Mastering Two-Step Inequalities: Problem-Solving Techniques

How do you solve two step inequalities?

Solving two-step inequalities is a fundamental concept in algebra, and it involves similar principles to solving two-step equations. Here are the steps to solve a two-step inequality:

1. Isolate the Variable Term:Start by isolating the variable term on one side of the inequality, just as you would in an equation. To do this, perform inverse operations in the reverse order of the operations used in the inequality.

   For example, if you have the inequality:$2x + 3 ≤ 7$You should first subtract 3 from both sides:$2x ≤ 7 - 3$$2x ≤ 4$

2. Divide (or Multiply) by the Coefficient of the Variable:After isolating the variable term, you need to get the variable by itself. If the coefficient of the variable is positive, divide both sides of the inequality by that coefficient. If the coefficient is negative, multiply both sides by the negative coefficient.

   In the example above, the coefficient of x is 2 (positive), so you should divide both sides by 2:$\frac{2x}{2} ≤ \frac{4}{2}$$x ≤ 2$

3. Check the Direction of the Inequality:Remember to consider the direction of the inequality symbol. If you multiply or divide both sides by a negative number, you should reverse the direction of the inequality. In this case, since you divided by a positive 2, the direction remains the same (≤).
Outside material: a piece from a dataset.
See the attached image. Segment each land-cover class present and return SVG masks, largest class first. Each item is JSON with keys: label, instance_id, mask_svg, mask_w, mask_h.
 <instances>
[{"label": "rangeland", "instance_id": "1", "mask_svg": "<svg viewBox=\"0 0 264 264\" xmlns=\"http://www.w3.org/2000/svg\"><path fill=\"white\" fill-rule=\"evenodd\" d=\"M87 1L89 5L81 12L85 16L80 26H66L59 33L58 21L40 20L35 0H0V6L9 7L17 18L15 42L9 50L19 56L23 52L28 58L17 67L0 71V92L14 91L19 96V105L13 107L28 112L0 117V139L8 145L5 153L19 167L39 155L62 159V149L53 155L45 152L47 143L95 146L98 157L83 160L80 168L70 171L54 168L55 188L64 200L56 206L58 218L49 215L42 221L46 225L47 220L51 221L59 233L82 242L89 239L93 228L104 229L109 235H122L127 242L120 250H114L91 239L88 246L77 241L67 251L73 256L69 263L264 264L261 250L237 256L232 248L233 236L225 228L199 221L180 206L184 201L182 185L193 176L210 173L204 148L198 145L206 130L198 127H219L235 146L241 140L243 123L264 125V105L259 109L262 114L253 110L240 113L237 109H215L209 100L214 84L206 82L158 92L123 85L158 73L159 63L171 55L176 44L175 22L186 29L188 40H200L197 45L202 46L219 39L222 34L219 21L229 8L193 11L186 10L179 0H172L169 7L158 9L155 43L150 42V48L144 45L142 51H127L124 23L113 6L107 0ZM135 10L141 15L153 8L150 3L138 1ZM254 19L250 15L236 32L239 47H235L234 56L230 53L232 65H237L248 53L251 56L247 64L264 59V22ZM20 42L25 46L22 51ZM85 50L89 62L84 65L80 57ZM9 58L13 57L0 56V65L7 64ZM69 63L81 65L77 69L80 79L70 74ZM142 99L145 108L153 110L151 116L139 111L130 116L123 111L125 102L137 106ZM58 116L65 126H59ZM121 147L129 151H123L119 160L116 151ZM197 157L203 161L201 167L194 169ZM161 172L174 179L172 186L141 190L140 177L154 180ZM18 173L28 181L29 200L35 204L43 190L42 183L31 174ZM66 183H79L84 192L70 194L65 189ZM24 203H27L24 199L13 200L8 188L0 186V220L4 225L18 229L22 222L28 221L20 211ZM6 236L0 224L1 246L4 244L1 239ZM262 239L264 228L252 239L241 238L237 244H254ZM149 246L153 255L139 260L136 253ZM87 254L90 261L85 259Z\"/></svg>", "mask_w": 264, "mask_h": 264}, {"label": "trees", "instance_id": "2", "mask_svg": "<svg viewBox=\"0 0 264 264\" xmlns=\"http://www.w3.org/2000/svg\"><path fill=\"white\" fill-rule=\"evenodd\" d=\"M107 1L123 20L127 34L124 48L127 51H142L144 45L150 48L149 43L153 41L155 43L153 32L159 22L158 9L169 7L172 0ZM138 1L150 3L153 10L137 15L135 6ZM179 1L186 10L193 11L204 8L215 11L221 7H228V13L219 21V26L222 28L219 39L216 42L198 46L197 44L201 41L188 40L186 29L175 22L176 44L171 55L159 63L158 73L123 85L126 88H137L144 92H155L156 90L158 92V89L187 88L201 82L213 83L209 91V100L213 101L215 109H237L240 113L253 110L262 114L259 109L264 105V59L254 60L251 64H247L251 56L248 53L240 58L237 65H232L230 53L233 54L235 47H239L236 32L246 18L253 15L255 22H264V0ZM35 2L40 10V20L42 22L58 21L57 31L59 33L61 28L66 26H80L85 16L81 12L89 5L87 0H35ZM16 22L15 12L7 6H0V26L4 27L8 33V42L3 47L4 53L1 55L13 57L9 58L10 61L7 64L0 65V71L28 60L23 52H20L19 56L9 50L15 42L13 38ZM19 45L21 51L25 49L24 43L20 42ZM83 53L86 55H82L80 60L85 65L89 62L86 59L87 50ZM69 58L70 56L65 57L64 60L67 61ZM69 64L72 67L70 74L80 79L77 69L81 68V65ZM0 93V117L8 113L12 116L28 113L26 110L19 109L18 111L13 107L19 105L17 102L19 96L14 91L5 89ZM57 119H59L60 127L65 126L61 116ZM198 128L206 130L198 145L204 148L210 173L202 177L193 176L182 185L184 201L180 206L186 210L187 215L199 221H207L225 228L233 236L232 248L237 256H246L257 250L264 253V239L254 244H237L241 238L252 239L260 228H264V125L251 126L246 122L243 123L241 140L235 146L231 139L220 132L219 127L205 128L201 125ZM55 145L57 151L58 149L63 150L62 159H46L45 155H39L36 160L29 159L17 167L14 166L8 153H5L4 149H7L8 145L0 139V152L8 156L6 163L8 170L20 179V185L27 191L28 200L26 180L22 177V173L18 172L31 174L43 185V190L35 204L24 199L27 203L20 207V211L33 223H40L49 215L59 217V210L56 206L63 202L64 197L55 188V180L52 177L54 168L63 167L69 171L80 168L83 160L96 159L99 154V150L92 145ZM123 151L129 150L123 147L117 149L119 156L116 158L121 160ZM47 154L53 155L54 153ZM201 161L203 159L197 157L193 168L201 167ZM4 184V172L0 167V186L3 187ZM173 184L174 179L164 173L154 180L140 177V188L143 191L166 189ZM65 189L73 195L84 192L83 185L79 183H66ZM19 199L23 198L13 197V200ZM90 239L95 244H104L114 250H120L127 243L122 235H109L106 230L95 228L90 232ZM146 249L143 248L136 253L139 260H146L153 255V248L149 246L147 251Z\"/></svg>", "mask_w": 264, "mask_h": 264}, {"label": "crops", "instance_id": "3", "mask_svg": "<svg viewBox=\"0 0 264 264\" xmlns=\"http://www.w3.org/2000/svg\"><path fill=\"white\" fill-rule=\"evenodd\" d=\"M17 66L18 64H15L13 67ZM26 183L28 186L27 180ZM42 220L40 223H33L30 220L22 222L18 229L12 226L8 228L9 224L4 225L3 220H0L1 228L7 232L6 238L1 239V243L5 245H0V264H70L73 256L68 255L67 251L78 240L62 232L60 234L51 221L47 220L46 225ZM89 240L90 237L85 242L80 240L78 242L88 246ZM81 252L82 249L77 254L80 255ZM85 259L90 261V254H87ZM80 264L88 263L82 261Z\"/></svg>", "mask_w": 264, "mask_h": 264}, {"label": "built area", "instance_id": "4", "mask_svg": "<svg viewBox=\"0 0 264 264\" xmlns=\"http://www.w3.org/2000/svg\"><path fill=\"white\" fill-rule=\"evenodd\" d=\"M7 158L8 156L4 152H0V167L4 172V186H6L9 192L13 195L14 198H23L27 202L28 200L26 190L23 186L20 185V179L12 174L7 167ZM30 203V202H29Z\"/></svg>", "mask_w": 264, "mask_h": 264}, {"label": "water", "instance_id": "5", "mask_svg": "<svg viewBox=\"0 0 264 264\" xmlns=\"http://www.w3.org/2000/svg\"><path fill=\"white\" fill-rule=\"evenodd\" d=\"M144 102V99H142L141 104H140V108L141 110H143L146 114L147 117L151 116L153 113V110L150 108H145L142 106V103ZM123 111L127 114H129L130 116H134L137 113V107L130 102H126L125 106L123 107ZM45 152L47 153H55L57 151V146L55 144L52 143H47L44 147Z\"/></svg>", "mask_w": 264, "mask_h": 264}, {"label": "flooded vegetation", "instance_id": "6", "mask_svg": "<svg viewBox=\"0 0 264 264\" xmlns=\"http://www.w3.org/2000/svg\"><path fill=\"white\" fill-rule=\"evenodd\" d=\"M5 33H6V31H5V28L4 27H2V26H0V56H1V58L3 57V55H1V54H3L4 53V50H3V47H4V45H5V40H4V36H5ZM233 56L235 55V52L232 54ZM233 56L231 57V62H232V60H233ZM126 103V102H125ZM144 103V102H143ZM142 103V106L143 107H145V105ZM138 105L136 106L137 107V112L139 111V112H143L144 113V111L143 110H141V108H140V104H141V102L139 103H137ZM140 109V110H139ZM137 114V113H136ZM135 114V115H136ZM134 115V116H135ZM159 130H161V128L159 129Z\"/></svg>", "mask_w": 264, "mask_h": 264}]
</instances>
4. Simplify and Write the Solution:Simplify the expression on the right-hand side of the inequality, if necessary. In this case, 4 ÷ 2 equals 2. So, the solution to the inequality is:$x ≤ 2$

Now, let's consider a slightly different example with a negative coefficient:

Example:$-3y + 5 > 11$

1. Subtract 5 from both sides:$-3y > 11 - 5$$-3y > 6$

2. Divide both sides by -3 (remember to reverse the inequality direction since you're dividing by a negative number):$\frac{-3y}{-3} < \frac{6}{-3}$$y < -2$

So, the solution to this inequality is:$y < -2$

Always remember to pay attention to the direction of the inequality and perform the necessary operations to isolate the variable. These steps should help you solve two-step inequalities effectively.